**What this task involves**
Look through the records below for the line with "right shoulder: (73, 6)". Return that line and each one after it up to and including the line with "left shoulder: (79, 107)", exactly.

**Information supplied**

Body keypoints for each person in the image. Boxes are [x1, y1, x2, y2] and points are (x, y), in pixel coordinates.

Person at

==

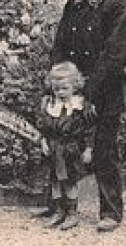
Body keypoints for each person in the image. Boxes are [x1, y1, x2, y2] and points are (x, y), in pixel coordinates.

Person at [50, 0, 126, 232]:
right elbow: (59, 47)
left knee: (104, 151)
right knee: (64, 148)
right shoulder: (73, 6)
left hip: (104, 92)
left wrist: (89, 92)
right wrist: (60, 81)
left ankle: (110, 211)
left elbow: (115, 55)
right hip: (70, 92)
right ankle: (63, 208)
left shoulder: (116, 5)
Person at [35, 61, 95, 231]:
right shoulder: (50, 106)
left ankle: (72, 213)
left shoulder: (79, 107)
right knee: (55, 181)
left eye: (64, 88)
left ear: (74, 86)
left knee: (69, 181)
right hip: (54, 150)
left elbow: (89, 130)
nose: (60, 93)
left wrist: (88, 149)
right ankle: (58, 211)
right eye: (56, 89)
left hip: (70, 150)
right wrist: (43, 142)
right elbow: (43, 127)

**Answer area**
right shoulder: (73, 6)
left hip: (104, 92)
left wrist: (89, 92)
right wrist: (60, 81)
left ankle: (110, 211)
left elbow: (115, 55)
right hip: (70, 92)
right ankle: (63, 208)
left shoulder: (116, 5)
Person at [35, 61, 95, 231]:
right shoulder: (50, 106)
left ankle: (72, 213)
left shoulder: (79, 107)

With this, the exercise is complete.